Acceptable consideration for sale of estate assets

I am dealing with an estate where the deceased owned a number of properties as tenants in common with a third party. His interest in the properties passes under the terms of his Will to his three children, who are also his executors and trustees. The third party wishes to buy the deceased’s interest in one of the properties from the estate but does not have cash available to do so. Instead, they are offering their interest in one of the other jointly held properties and a further property which they hold in their sole name as consideration, with a cash balance. The executors are happy to agree to this, with one wishing to have the former jointly owned property appropriated to them as part of their share in the estate, the other wishing to take the ‘new’ property as part of their share and the third preferring to receive cash. Conveyancers have been instructed to look at how the transactions should be structured. There are cash legacies in the Will that would not be covered if the interest in the estate property were to be appointed out to the residuary beneficiaries.

The Will includes the standard STEP provisions (2nd Edition) only. Do these cover the proposed transactions if the property remains within the estate? Do I need to be concerned about self-dealing? I am conscious that there will also be Stamp Duty and CGT considerations and should be grateful for any guidance or comments in this respect.
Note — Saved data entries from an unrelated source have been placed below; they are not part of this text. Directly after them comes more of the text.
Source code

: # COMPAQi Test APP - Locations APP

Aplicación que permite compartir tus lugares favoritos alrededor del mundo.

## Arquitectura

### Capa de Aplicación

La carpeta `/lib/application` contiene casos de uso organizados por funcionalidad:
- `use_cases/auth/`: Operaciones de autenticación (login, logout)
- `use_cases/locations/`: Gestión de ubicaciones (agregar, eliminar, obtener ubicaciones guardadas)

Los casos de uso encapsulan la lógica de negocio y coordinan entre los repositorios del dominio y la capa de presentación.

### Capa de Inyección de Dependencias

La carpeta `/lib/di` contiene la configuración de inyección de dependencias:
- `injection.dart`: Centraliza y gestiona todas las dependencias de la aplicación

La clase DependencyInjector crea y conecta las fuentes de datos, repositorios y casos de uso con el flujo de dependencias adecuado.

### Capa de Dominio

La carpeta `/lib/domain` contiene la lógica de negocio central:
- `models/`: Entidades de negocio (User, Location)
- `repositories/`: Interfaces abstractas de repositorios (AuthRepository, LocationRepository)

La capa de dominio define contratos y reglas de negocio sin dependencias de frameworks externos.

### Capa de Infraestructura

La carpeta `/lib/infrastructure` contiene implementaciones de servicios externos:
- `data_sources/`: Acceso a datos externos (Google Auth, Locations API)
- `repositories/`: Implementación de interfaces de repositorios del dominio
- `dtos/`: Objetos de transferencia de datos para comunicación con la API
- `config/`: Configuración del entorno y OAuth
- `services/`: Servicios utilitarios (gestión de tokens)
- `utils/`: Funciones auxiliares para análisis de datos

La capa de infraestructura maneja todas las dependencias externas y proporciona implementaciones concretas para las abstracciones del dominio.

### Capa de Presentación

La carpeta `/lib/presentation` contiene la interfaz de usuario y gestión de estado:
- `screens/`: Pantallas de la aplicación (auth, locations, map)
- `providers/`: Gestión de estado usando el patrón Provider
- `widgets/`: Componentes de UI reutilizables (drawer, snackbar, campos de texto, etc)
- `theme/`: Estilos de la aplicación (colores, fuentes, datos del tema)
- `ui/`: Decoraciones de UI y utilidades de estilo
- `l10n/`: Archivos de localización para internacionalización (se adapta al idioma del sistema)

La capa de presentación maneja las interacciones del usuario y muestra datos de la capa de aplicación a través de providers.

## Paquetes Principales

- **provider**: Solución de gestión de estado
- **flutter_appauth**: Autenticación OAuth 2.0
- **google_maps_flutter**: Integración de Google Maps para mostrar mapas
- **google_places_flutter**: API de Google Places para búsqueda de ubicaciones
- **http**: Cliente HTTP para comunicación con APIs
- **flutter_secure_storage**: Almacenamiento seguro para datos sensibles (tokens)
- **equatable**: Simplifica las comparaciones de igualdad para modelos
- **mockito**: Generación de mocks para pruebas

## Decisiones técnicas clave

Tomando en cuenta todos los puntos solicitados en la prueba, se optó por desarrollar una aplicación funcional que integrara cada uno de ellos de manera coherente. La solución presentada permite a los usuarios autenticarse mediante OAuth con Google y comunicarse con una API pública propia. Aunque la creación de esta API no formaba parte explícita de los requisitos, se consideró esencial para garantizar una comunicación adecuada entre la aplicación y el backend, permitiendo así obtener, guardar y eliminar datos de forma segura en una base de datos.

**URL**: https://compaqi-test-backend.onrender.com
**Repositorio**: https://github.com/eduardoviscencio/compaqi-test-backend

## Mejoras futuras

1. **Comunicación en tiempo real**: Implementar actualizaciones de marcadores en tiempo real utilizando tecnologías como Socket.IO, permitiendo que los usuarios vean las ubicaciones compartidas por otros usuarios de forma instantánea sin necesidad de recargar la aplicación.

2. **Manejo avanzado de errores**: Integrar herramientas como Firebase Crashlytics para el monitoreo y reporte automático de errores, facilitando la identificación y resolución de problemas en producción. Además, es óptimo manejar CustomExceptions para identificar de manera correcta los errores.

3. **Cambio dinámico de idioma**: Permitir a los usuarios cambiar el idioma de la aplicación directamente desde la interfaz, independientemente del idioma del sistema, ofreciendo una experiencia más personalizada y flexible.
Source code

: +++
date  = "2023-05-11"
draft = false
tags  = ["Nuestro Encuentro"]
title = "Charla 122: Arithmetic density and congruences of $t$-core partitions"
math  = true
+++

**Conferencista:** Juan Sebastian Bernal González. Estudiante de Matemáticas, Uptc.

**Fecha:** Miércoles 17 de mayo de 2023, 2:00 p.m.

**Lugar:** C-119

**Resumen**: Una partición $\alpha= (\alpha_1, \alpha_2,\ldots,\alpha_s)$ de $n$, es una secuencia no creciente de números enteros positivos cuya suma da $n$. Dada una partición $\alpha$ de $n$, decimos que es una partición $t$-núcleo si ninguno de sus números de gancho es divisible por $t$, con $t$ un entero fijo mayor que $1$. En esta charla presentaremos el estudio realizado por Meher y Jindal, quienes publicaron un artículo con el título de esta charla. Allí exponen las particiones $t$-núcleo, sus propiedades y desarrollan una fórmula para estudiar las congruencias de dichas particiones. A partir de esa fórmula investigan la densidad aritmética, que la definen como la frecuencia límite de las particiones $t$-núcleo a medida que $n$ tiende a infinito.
In this particular instance, as the executors and trustees are also the only persons entitled to the property interests, the “rule” in Saunders v. Vautier will apply, so that they can make such arrangements as they agree between themselves. Even if S v.V did not apply, the rule against self-dealing would be displaced by the STEP Standard Provisions (2nd Edition) clause 9.4.2 if the 3 children were the only executors appointed under the will

Paul Saunders FCIB TEP

Independent Trust Consultant

Providing support and advice to fellow professionals

Sarah I am confused by your statements “His interest in the properties passes under the terms of his Will to his three children” and “There are cash legacies in the Will that would not be covered if the interest in the estate property were to be appointed out to the residuary beneficiaries”.
Surely, if the properties passed as a specific legacy to the children this would take precedence over cash [pecuniary] legacies? Whilst if the properties form part of residue, payment of the cash legacies would take priority - and the children would have to introduce sufficient cash to pay such legacies and other debts/expenses - with potential added complications. Is this your concern?

You are right in thinking that the interest in the properties passes to the children as part of the residue. One of my concerns is whether it would be possible to appoint out the interest in the properties to obtain the benefit of the CGT saving that this would provide but still retain a lien of some sort to cover the legacies.